# Happy Birthday Isa!



## momoreg (Mar 4, 2000)

To a valuable and much appreciated member of ChefTalk,

I hope you have a wonderful, happy birthday, and good things in the year to come.


----------



## katbalou (Nov 21, 2001)

happy birthday!!!!:bounce: :bounce: :bounce:


----------



## cape chef (Jul 31, 2000)

Happy Birthday Isa,

Bake something for yourself.


----------



## pete (Oct 7, 2001)

Finally, I am on time!!! Happy Birthday!!! And I wish you many, many more!


----------



## pongi (Jan 11, 2002)

I am on time too!
Buon compleanno, Isa! 

Pongi


----------



## jim berman (Oct 28, 1999)

Isa,
You are a wonderful part of our family! I wish you a great day and a happy, healthy year!

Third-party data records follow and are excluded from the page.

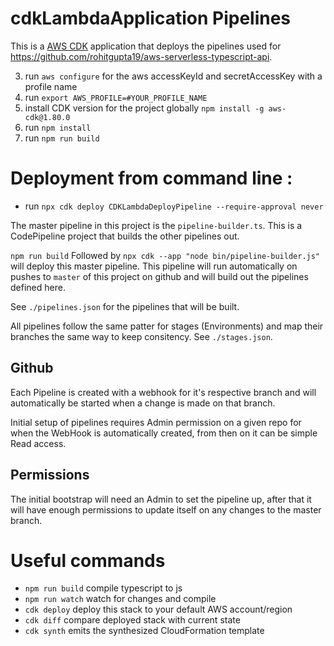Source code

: # cdkLambdaApplication Pipelines

This is a [AWS CDK](https://github.com/awslabs/aws-cdk) application that deploys the pipelines used for https://github.com/rohitgupta19/aws-serverless-typescript-api.

3. run `aws configure` for the aws accessKeyId and secretAccessKey with a profile name
4. run `export AWS_PROFILE=#YOUR_PROFILE_NAME`
5. install CDK version for the project globally `npm install -g aws-cdk@1.80.0 `
6. run `npm install`
7. run `npm run build`

# Deployment from command line :

- run `npx cdk deploy CDKLambdaDeployPipeline --require-approval never`

The master pipeline in this project is the `pipeline-builder.ts`. This is a CodePipeline project that builds the other pipelines out.

`npm run build` Followed by
`npx cdk --app "node bin/pipeline-builder.js"` will deploy this master pipeline. This pipeline will run automatically on pushes to `master` of this project on github and will build out the pipelines defined here.

See `./pipelines.json` for the pipelines that will be built.

All pipelines follow the same patter for stages (Environments) and map their branches the same way to keep consitency. See `./stages.json`.

## Github

Each Pipeline is created with a webhook for it's respective branch and will automatically be started when a change is made on that branch.

Initial setup of pipelines requires Admin permission on a given repo for when the WebHook is automatically created, from then on it can be simple Read access.

## Permissions

The initial bootstrap will need an Admin to set the pipeline up, after that it will have enough permissions to update itself on any changes to the master branch.

# Useful commands

- `npm run build` compile typescript to js
- `npm run watch` watch for changes and compile
- `cdk deploy` deploy this stack to your default AWS account/region
- `cdk diff` compare deployed stack with current state
- `cdk synth` emits the synthesized CloudFormation template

 HAPPY BIRTHDAY, Book Lady!


----------



## suzanne (May 26, 2001)

Happy, happy, happy birthday!!!!!!!!!!


----------



## phoebe (Jul 3, 2002)

HAPPY BIRTHDAY!!!!! 

:roll: :smiles: :roll:

Happy Birthday, chère amie! Maybe let someone else bake for you today--if there is anyone even half as good  !

Thinking of you.


----------



## culinarian247 (Jan 21, 2002)

May you have a wonderful day today (and everyday), Isa!!!

Happy Birthday young lady.


----------



## mezzaluna (Aug 29, 2000)

Bon Anniversaire, mon amie! :bounce:


----------



## kthull (Oct 9, 2002)

You're an inspiration to us all! Still diggin' that dulce de leche...in fact, I think I'll make some in honor of you!

Happy Birthday Isa!


----------



## chrose (Nov 20, 2000)

Isa boy...Isa girl...no, Isa another Birthday!  :bounce: 
Have a very wonderful birthday Isa and rememberesiderius Erasmus


----------



## jock (Dec 4, 2001)

Happy birthday dear friend.
I think I'll make a clafouti to celebrate - with cherries    

Jock


----------



## isa (Apr 4, 2000)

Thank you everyone for your kind birthday wishes. You are all so kind. 

Honestly I don’t know what I’d do without Chef Talk. Even though I can not come as often as I would like to, it’s great to know you are all a click away.


P.S I did bake my cake, a chocolate chestnut torte. I’m just curious how many of us do make our own cake?


----------



## kthull (Oct 9, 2002)

Isa, of the bakers here, I'd have to gues all of us do!


----------